Ventiduemila persone hanno visto riconosciuto il diritto a percepire il reddito e la pensione di cittadinanza per un totale di 9.988 famiglie, con un importo medio mensile di 498 euro. Questi i dati elaborati dalla Uil di Frosinone relativi al decreto legge introdotto dal governo nazionale un anno fa con l'obiettivo di contrastare la povertà e favorire il reinserimento nel mondo del lavoro.

«Al di là dei furbetti e degli illeciti scoperti dalle forze dell'ordine – spiega Anita Tarquini, Segretaria della Uil di Frosinone – il nostro studio fotografa una realtà che fa tremare i polsi. Le cifre della nostra provincia sono infatti le più elevate in termini di importi corrisposti a uomini e donne: il territorio ciociaro viene prima di quello romano, dove l'importo medio mensile dei percettori di questa misura si è attestato a 474 euro e di Latina, dove la cifra corrisposta è stata di 472 euro. In termini di persone coinvolte dal reddito e dalla pensione di cittadinanza, i nostri 22.468 uomini e donne collocano Frosinone in terza posizione dopo Roma con 137.498 persone e Latina che ne conta 24.400».

«Nel Lazio sono quasi 93 mila i nuclei familiari a cui è stato riconosciuto il diritto al sostegno economico e oltre 200 mila le persone che lo esercitano – aggiunge l'esponente Uil della Ciociaria – Siamo sempre stati favorevoli alle misure che si pongono il fine di contrastare la povertà e quindi anche al reddito di cittadinanza. Questa nostra elaborazione conferma le criticità del territorio: posti di lavoro che saltano, aziende in crisi, difficoltà nel trovare una nuova occupazione.

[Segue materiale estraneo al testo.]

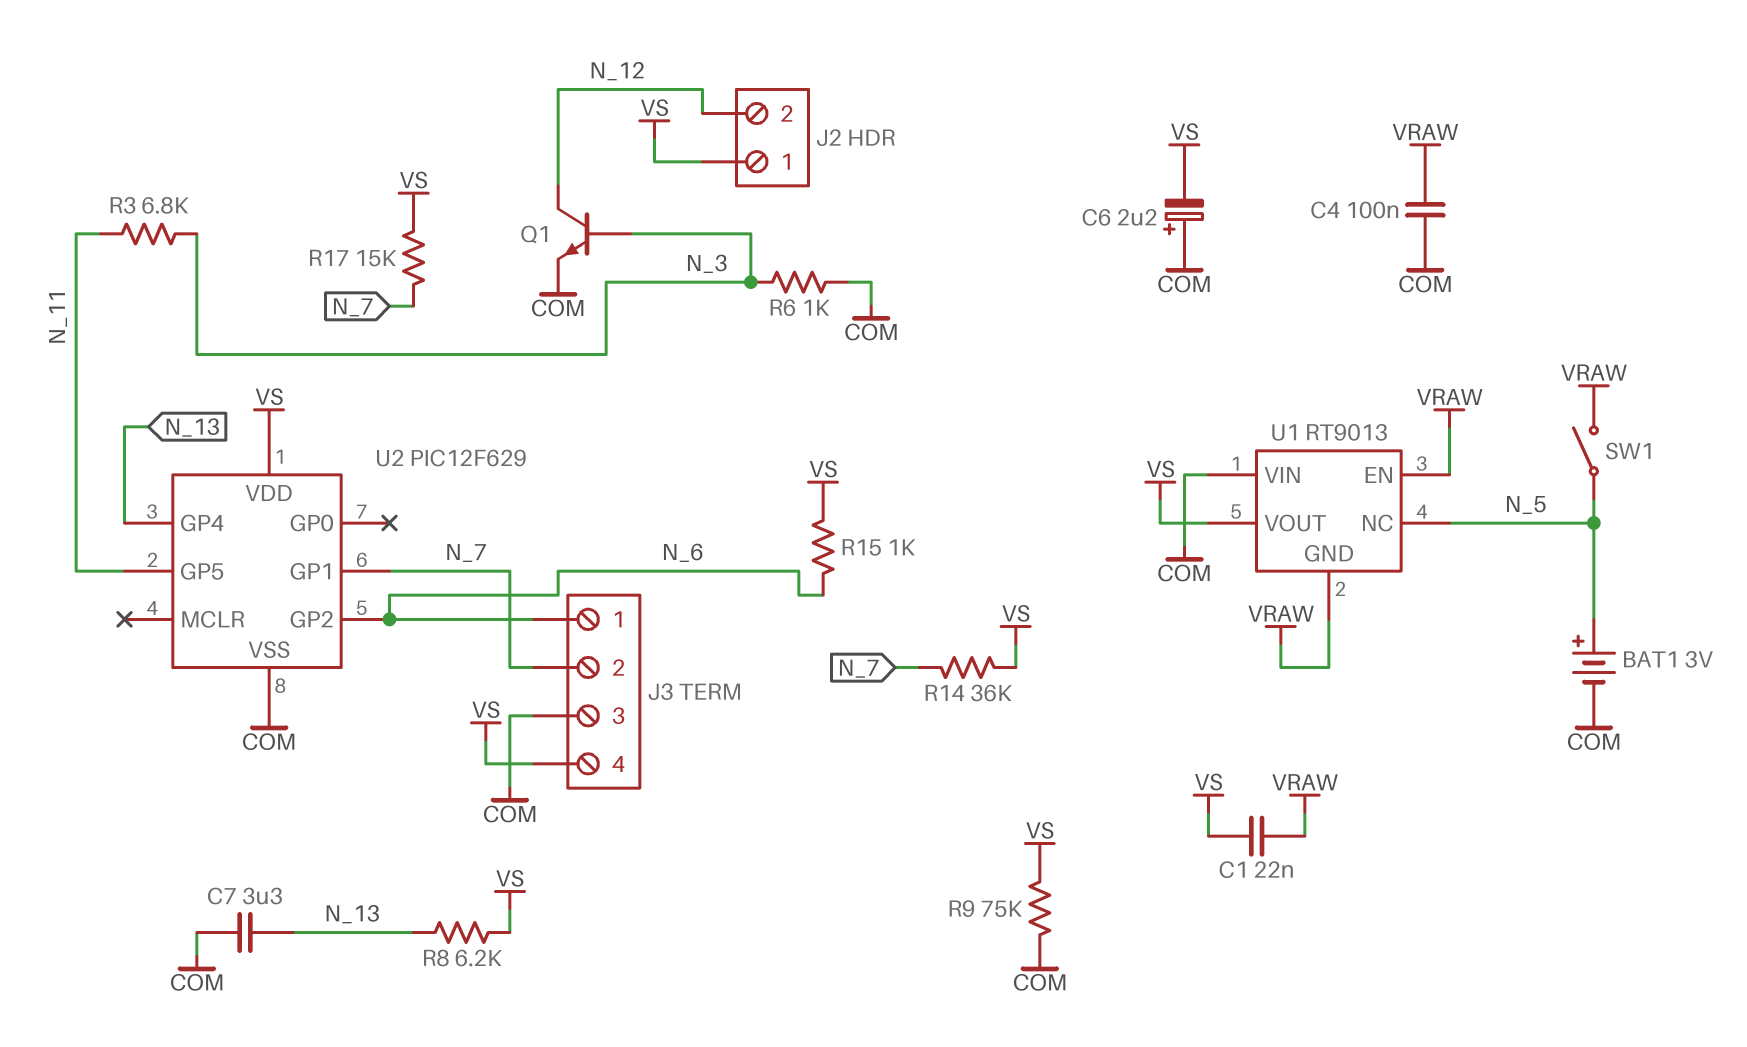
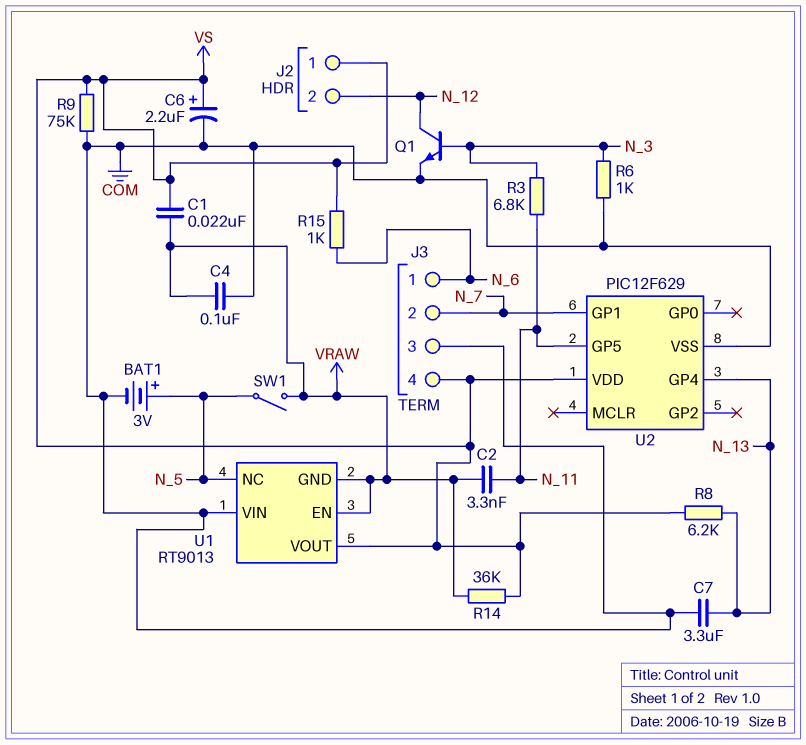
C2: none -> 3.3nF (N_11, VRAW)
C6: 2.2uF (plus COM, minus VS) -> 2.2uF (plus VS, minus COM)
R14: 36k (N_7, VS) -> 36k (VRAW, VS)
R17: 15k (N_7, VS) -> none
U2 pin GP2: N_6 -> none

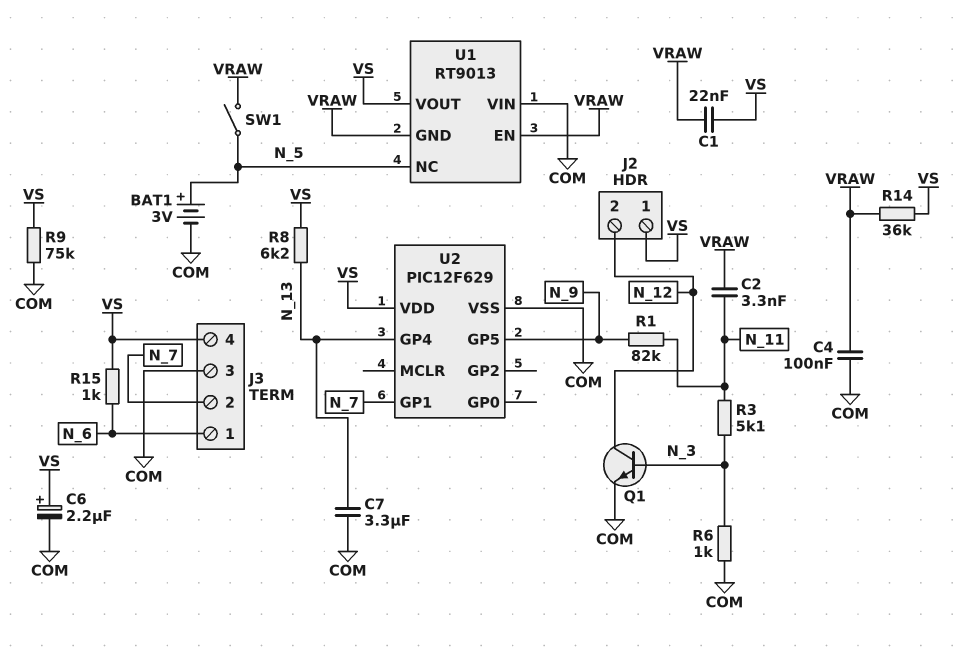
R1: none -> 82k (N_9, N_11)
R3: 6.8k (N_3, N_11) -> 5.1k (N_3, N_11)
U2 pin GP5: N_11 -> N_9

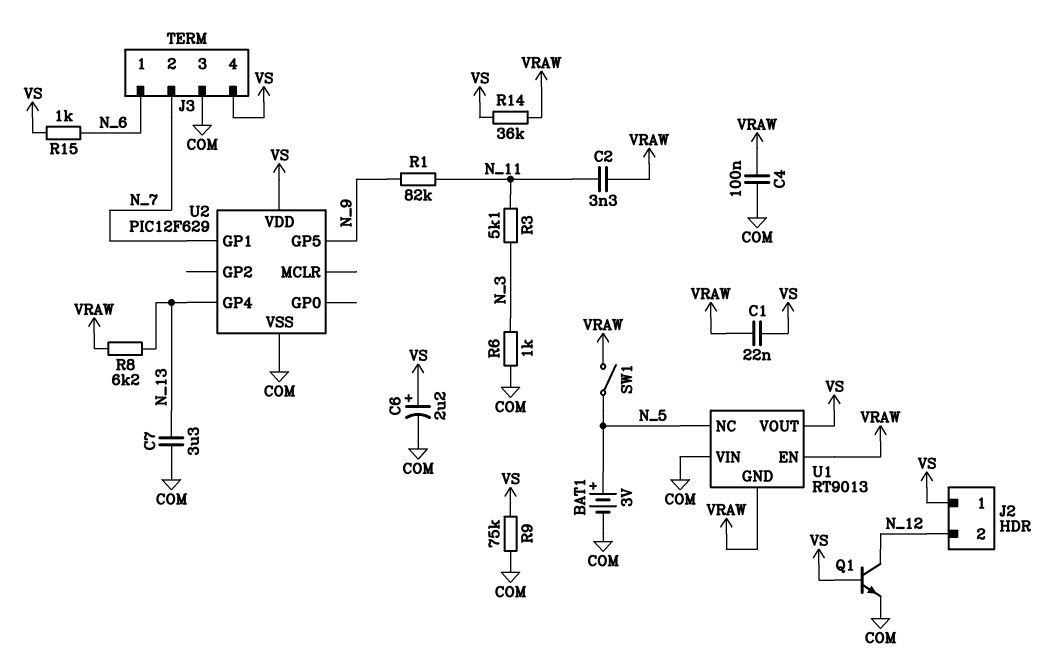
Q1: NPN (B N_3, C N_12, E COM) -> NPN (B VS, C N_12, E COM)
R8: 6.2k (N_13, VS) -> 6.2k (N_13, VRAW)

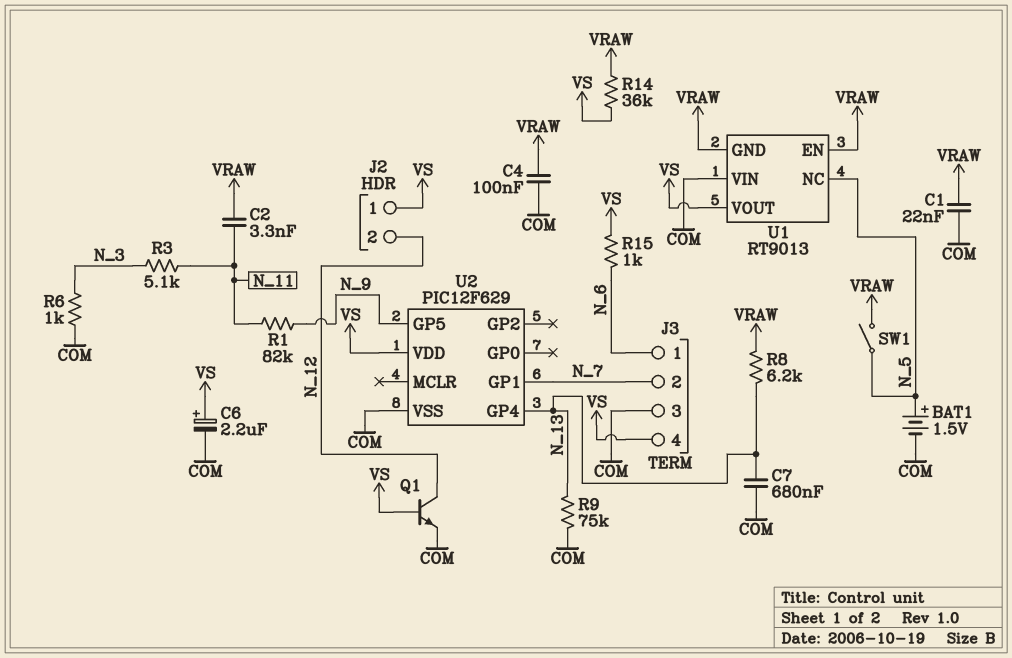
BAT1: 3V (plus N_5, minus COM) -> 1.5V (plus N_5, minus COM)
C1: 22nF (VRAW, VS) -> 22nF (COM, VRAW)
C7: 3.3uF (COM, N_13) -> 680nF (COM, N_13)
R9: 75k (COM, VS) -> 75k (COM, N_13)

Difficoltà confermata anche dai numeri della cassa integrazione, basti pensare che nel 2018 tra ordinaria, straordinaria e in deroga sono state oltre quattro milioni le ore concesse dall'Inps agli uomini e alle donne della nostra provincia, mentre nel 2019 le ore sono arrivate ad oltre sei milioni, con un incremento del 51,6 per cento».

«È chiaro quindi che serve un'inversione di tendenza – conclude Tarquini – che da un lato non deve dimenticare chi si trova in difficoltà, ma che offra loro anche una prospettiva futura migliore. È per questo che le politiche attive del lavoro vanno implementate. Non solo. Per uscire definitivamente dalla palude servono politiche di sviluppo, investimenti pubblici e privati. Serve una politica economica molto più incisiva della attuale in grado di rilanciare definitivamente l'occupazione, che in questo territorio oggi è merce rara».